▼

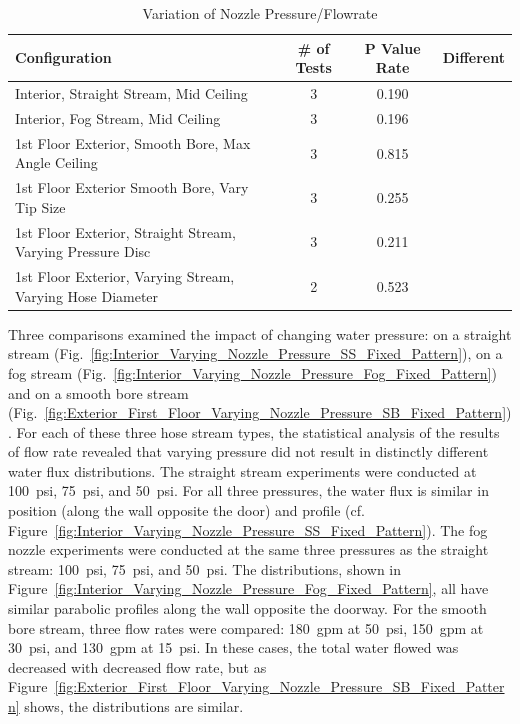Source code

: \documentclass[12pt,oneside]{book}
\begin{document}
\begin{table}[!ht]
\centering
\footnotesize
\caption{Variation of Nozzle Pressure/Flowrate}
\label{tab:add_pressure}
\begin{tabular}{lccc}
\toprule[1.5pt]
Configuration & \# of Tests & P Value Rate & Different \\ 
\midrule
 Interior, Straight Stream, Mid Ceiling                      & 3   & 0.190   &            \\
 Interior, Fog Stream, Mid Ceiling                           & 3   & 0.196   &            \\
 1st Floor Exterior, Smooth Bore, Max Angle Ceiling          & 3   & 0.815   &            \\
 1st Floor Exterior Smooth Bore, Vary Tip Size               & 3   & 0.255   &            \\
 1st Floor Exterior, Straight Stream, Varying Pressure Disc  & 3   & 0.211   &            \\
 1st Floor Exterior, Varying Stream, Varying Hose Diameter   & 2   & 0.523   &            \\
\bottomrule[1.25pt]
\end{tabular}
\end{table}

Three comparisons examined the impact of changing water pressure: on a straight stream (Fig.~\ref{fig:Interior_Varying_Nozzle_Pressure_SS_Fixed_Pattern}), on a fog stream (Fig.~\ref{fig:Interior_Varying_Nozzle_Pressure_Fog_Fixed_Pattern}) and on a smooth bore stream (Fig.~\ref{fig:Exterior_First_Floor_Varying_Nozzle_Pressure_SB_Fixed_Pattern}). For each of these three hose stream types, the statistical analysis of the results of flow rate revealed that varying pressure did not result in distinctly different water flux distributions. The straight stream experiments were conducted at 100~psi, 75~psi, and 50~psi. For all three pressures, the water flux is similar in position (along the wall opposite the door) and profile (cf. Figure~\ref{fig:Interior_Varying_Nozzle_Pressure_SS_Fixed_Pattern}). The fog nozzle experiments were conducted at the same three pressures as the straight stream: 100~psi, 75~psi, and 50~psi. The distributions, shown in Figure~\ref{fig:Interior_Varying_Nozzle_Pressure_Fog_Fixed_Pattern}, all have similar parabolic profiles along the wall opposite the doorway. For the smooth bore stream, three flow rates were compared: 180~gpm at 50~psi, 150~gpm at 30~psi, and 130~gpm at 15~psi. In these cases, the total water flowed was decreased with decreased flow rate, but as Figure~\ref{fig:Exterior_First_Floor_Varying_Nozzle_Pressure_SB_Fixed_Pattern} shows, the distributions are similar. 
\end{document}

▲

Task item: Would you repeat the entries exactly, but with no pictures?

Exercise response:
Source code

: \documentclass[12pt,oneside]{book}
\begin{document}
\begin{table}[!ht]
\centering
\footnotesize
\caption{Variation of Nozzle Pressure/Flowrate}
\label{tab:add_pressure}
\begin{tabular}{lccc}
\toprule[1.5pt]
Configuration & \# of Tests & P Value Rate & Different \\ 
\midrule
 Interior, Straight Stream, Mid Ceiling                      & 3   & 0.190   &            \\
 Interior, Fog Stream, Mid Ceiling                           & 3   & 0.196   &            \\
 1st Floor Exterior, Smooth Bore, Max Angle Ceiling          & 3   & 0.815   &            \\
 1st Floor Exterior Smooth Bore, Vary Tip Size               & 3   & 0.255   &            \\
 1st Floor Exterior, Straight Stream, Varying Pressure Disc  & 3   & 0.211   &            \\
 1st Floor Exterior, Varying Stream, Varying Hose Diameter   & 2   & 0.523   &            \\
\bottomrule[1.25pt]
\end{tabular}
\end{table}

Three comparisons examined the impact of changing water pressure: on a straight stream (Fig.~\ref{fig:Interior_Varying_Nozzle_Pressure_SS_Fixed_Pattern}), on a fog stream (Fig.~\ref{fig:Interior_Varying_Nozzle_Pressure_Fog_Fixed_Pattern}) and on a smooth bore stream (Fig.~\ref{fig:Exterior_First_Floor_Varying_Nozzle_Pressure_SB_Fixed_Pattern}). For each of these three hose stream types, the statistical analysis of the results of flow rate revealed that varying pressure did not result in distinctly different water flux distributions. The straight stream experiments were conducted at 100~psi, 75~psi, and 50~psi. For all three pressures, the water flux is similar in position (along the wall opposite the door) and profile (cf. Figure~\ref{fig:Interior_Varying_Nozzle_Pressure_SS_Fixed_Pattern}). The fog nozzle experiments were conducted at the same three pressures as the straight stream: 100~psi, 75~psi, and 50~psi. The distributions, shown in Figure~\ref{fig:Interior_Varying_Nozzle_Pressure_Fog_Fixed_Pattern}, all have similar parabolic profiles along the wall opposite the doorway. For the smooth bore stream, three flow rates were compared: 180~gpm at 50~psi, 150~gpm at 30~psi, and 130~gpm at 15~psi. In these cases, the total water flowed was decreased with decreased flow rate, but as Figure~\ref{fig:Exterior_First_Floor_Varying_Nozzle_Pressure_SB_Fixed_Pattern} shows, the distributions are similar. 
\end{document}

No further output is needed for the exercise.